#### Working data ####

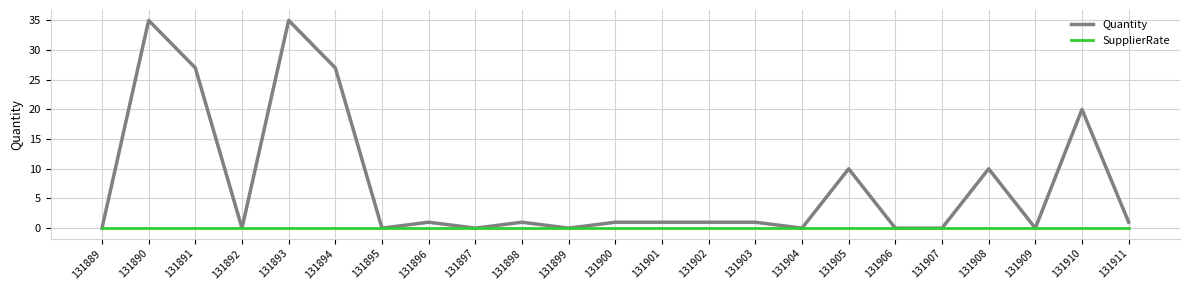

Count the number of data series in this chart.

2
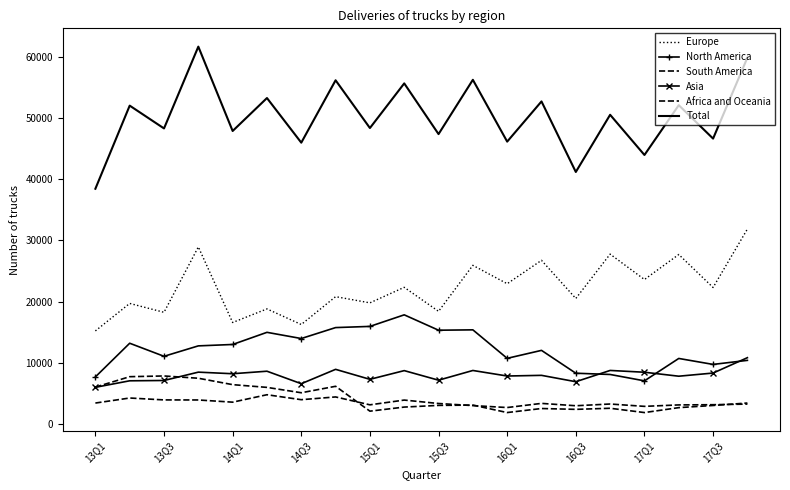

True or false: Total and Europe intersect in this chart.

False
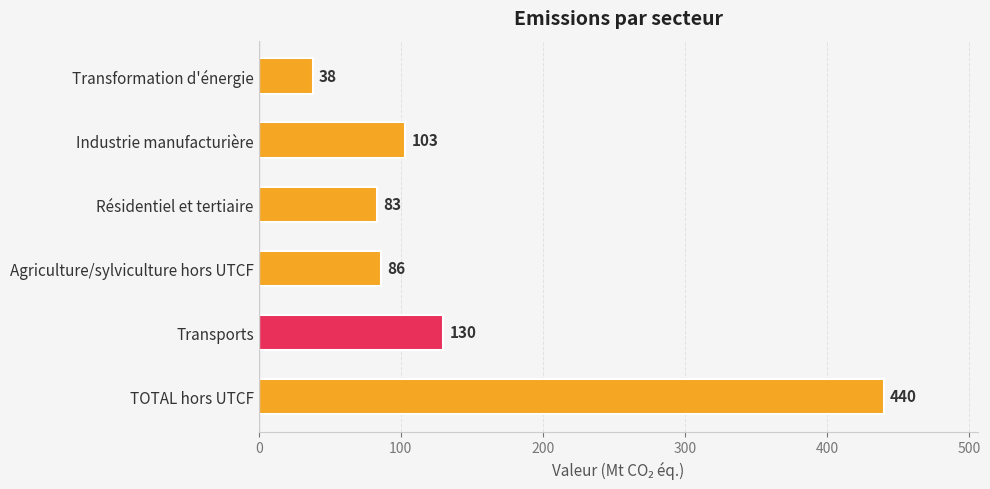

What is the difference between the maximum and second lowest values?

357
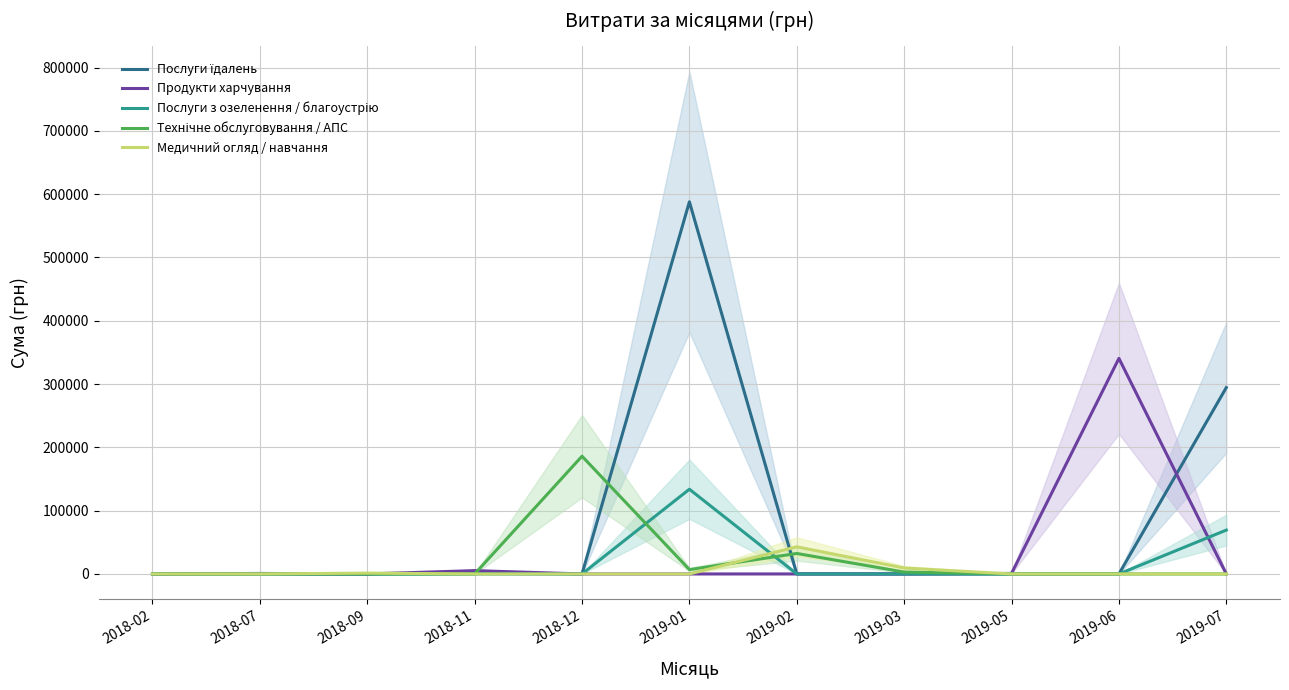

What is the spread (max minus min) of values at 2019-06?

340568.6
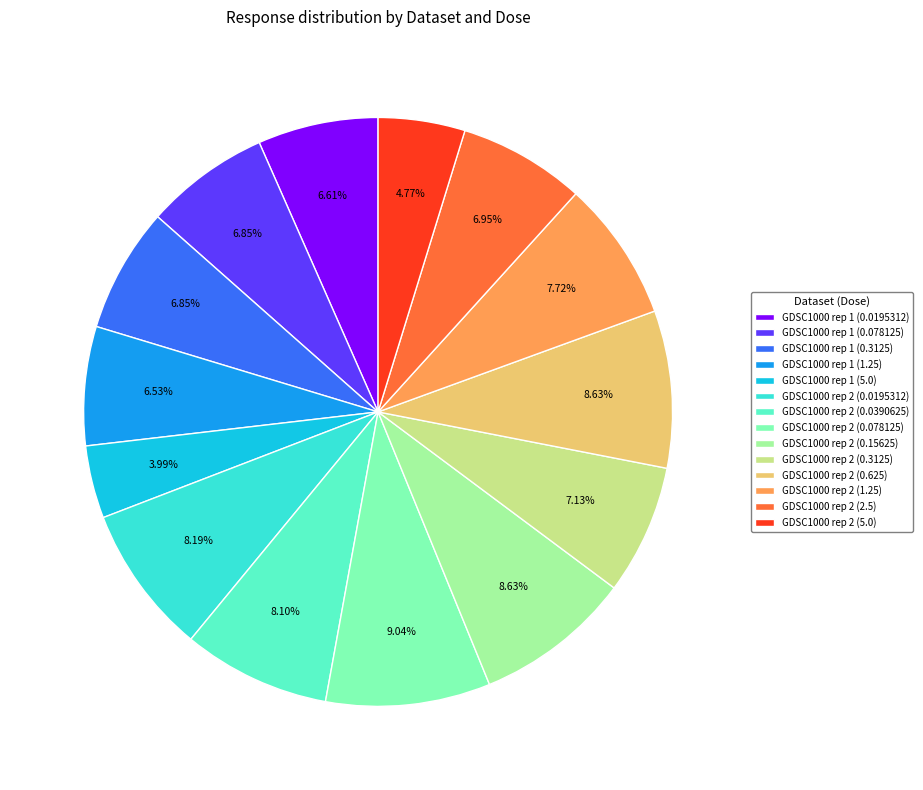

Is there a majority slice in this chart?

No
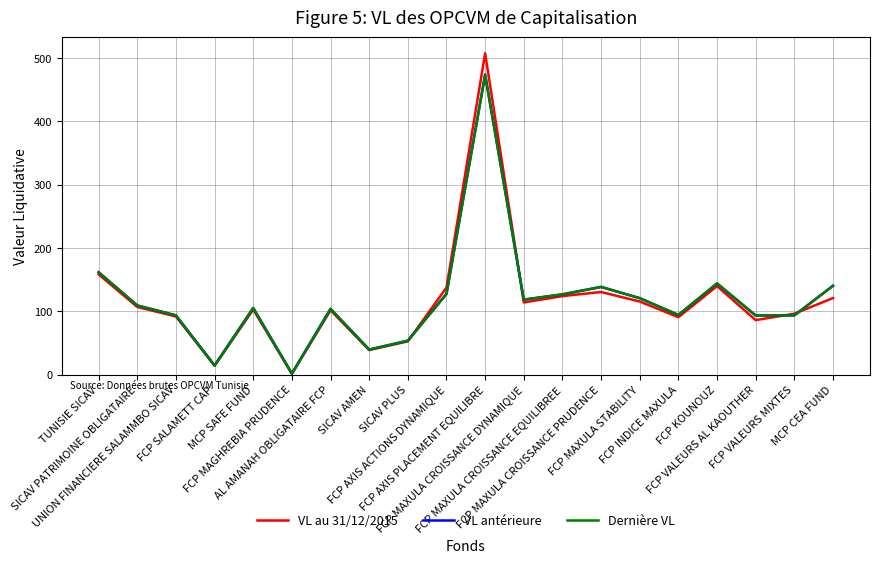

In VL au 31/12/2015, how many points are lower than both neighbors (excluding endpoints)?

6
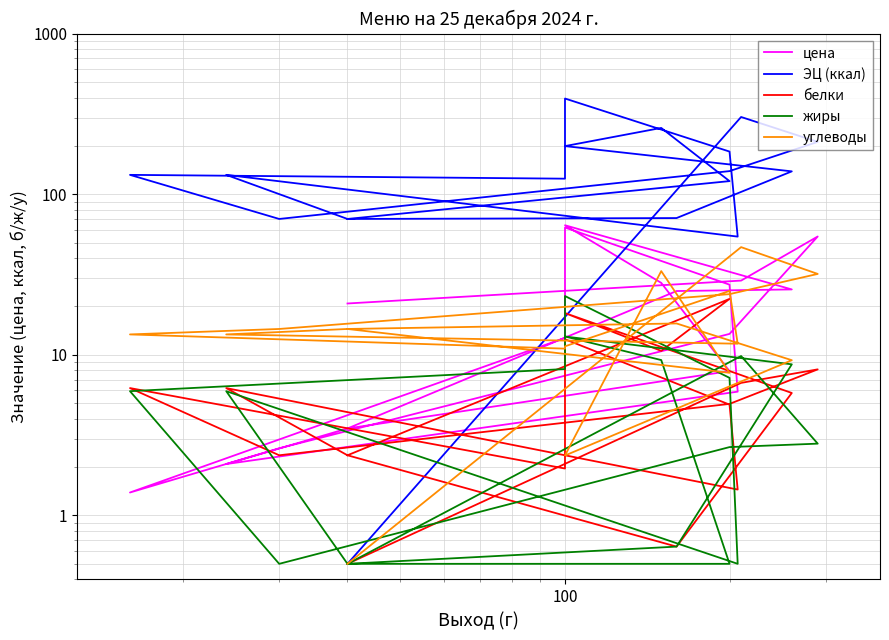

Is it true that углеводы equals 6.5 at 1000?

False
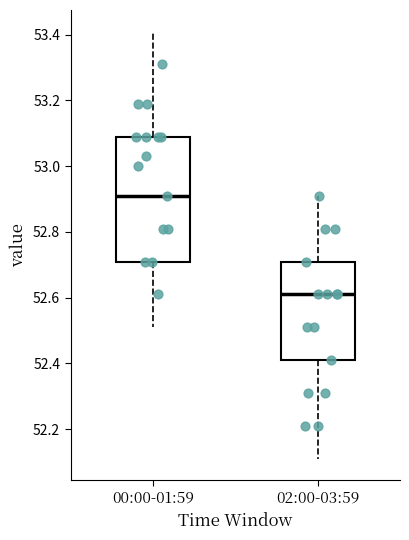

Reading left to right, transcribe this box plot: for each box, give where its median line is, the range the box spans, and where its two whiskers end, as read against the y-axis. The values are not printed on the chart, so give them approximately, as read against the axis.

00:00-01:59: median 52.92, box 52.72 to 53.10, whiskers 52.52 to 53.42
02:00-03:59: median 52.62, box 52.42 to 52.72, whiskers 52.12 to 52.92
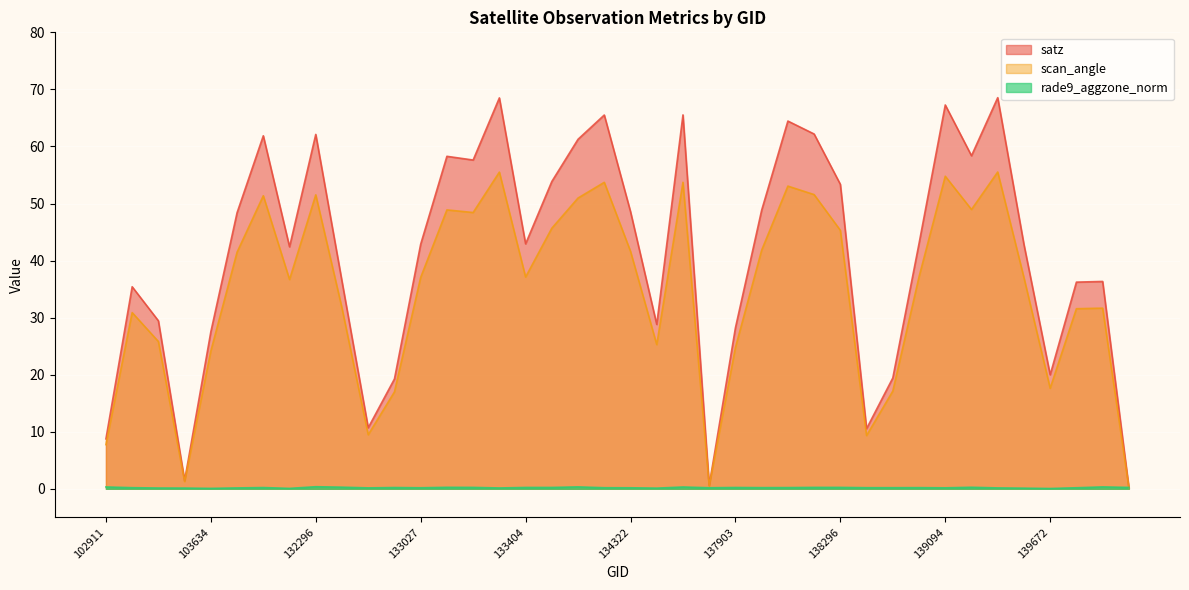

Reading right to left, what are all the values shown in this chart?

satz: 143943=0.2	143151=36.3	140059=36.2	139672=20.0	139475=42.8	139462=68.5	139269=58.4	139094=67.3	139080=43.0	138881=19.4	138688=10.5	138296=53.4	138282=62.2	138105=64.5	138092=48.8	137903=28.2	137715=0.6	137322=65.5	134505=28.8	134322=48.6	134308=65.5	134138=61.3	134124=53.9	133404=42.9	133392=68.5	133223=57.6	133209=58.3	133027=42.9	132847=19.2	132669=10.7	132488=36.4	132296=62.1	104346=42.4	103868=61.9	103752=48.4	103634=27.5	103515=1.4	103396=29.4	103031=35.4	102911=8.8
scan_angle: 143943=0.2	143151=31.7	140059=31.6	139672=17.6	139475=37.0	139462=55.5	139269=49.0	139094=54.8	139080=37.1	138881=17.1	138688=9.3	138296=45.3	138282=51.6	138105=53.0	138092=41.8	137903=24.8	137715=0.5	137322=53.7	134505=25.3	134322=41.6	134308=53.7	134138=51.0	134124=45.7	133404=37.1	133392=55.5	133223=48.4	133209=48.9	133027=37.0	132847=17.0	132669=9.5	132488=31.7	132296=51.5	104346=36.7	103868=51.4	103752=41.5	103634=24.1	103515=1.3	103396=25.8	103031=30.9	102911=7.7
rade9_aggzone_norm: 143943=0.2	143151=0.3	140059=0.2	139672=0.1	139475=0.1	139462=0.2	139269=0.3	139094=0.2	139080=0.2	138881=0.2	138688=0.2	138296=0.2	138282=0.2	138105=0.2	138092=0.2	137903=0.2	137715=0.2	137322=0.3	134505=0.1	134322=0.2	134308=0.2	134138=0.3	134124=0.2	133404=0.2	133392=0.1	133223=0.2	133209=0.3	133027=0.2	132847=0.2	132669=0.2	132488=0.3	132296=0.4	104346=0.1	103868=0.2	103752=0.2	103634=0.1	103515=0.1	103396=0.1	103031=0.2	102911=0.3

####

Task item:
Copy the records from the start through the line containing "Reading right to", changing "spread" to "range" and keeping everything else the same. Omit the pictures.

Your solution:
Count the number of data series in this chart.

2

True or false: Total and Europe intersect in this chart.

False

What is the difference between the maximum and second lowest values?

357

What is the range (max minus min) of values at 2019-06?

340568.6

Is there a majority slice in this chart?

No

In VL au 31/12/2015, how many points are lower than both neighbors (excluding endpoints)?

6

Is it true that углеводы equals 6.5 at 1000?

False

Reading left to right, transcribe this box plot: for each box, give where its median line is, the range the box spans, and where its two whiskers end, as read against the y-axis. The values are not printed on the chart, so give them approximately, as read against the axis.

00:00-01:59: median 52.92, box 52.72 to 53.10, whiskers 52.52 to 53.42
02:00-03:59: median 52.62, box 52.42 to 52.72, whiskers 52.12 to 52.92

Reading right to left, what are all the values shown in this chart?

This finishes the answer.